Elsewhere in the country, however, the polls downplayed Trump’s support even more flagrantly than they did in Florida. Biden led the averages by 8.4 points in Wisconsin and 7.9 points in Michigan. As of now, with all votes counted in Wisconsin and nearly all in Michigan, he is up in those states by just 0.6 and 1.2 points, respectively. In Ohio, which Trump won easily last time, polls showed Biden within less than a point. He’s currently down 8. These errors are even larger than the ones from 2016, as you can see if you scroll down a bit here.

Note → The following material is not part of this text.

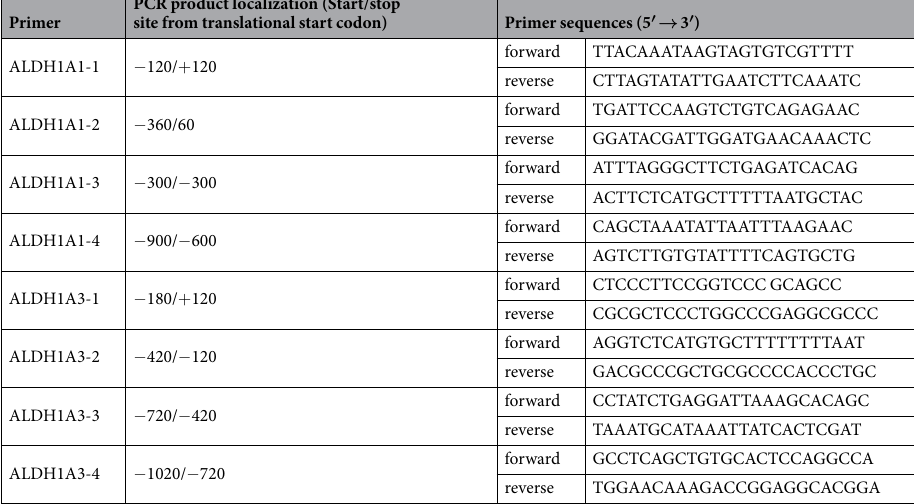
Table 1. Primers for ChIP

Polls are not and never have been perfect, and state polls are typically worse than national ones because it’s harder to build representative samples with smaller subgroups. This year’s apparent errors may also shrink once all the votes are counted. “Some of these outcomes are still moving targets,” said Courtney Kennedy, director of survey research at Pew Research Center. “Michigan, Pennsylvania, Arizona, Nevada—I think it’s important that we pump the breaks for the next few days and let that play out, because it’s very likely that those vote outcomes are going to shift a little bit more toward where the polling was.” Nate Silver of FiveThirtyEight predicts that, once all the votes have been counted, this year’s national polling error will settle around 3 percent, with some states ending up better than predicted for Trump and others worse—just like 2016.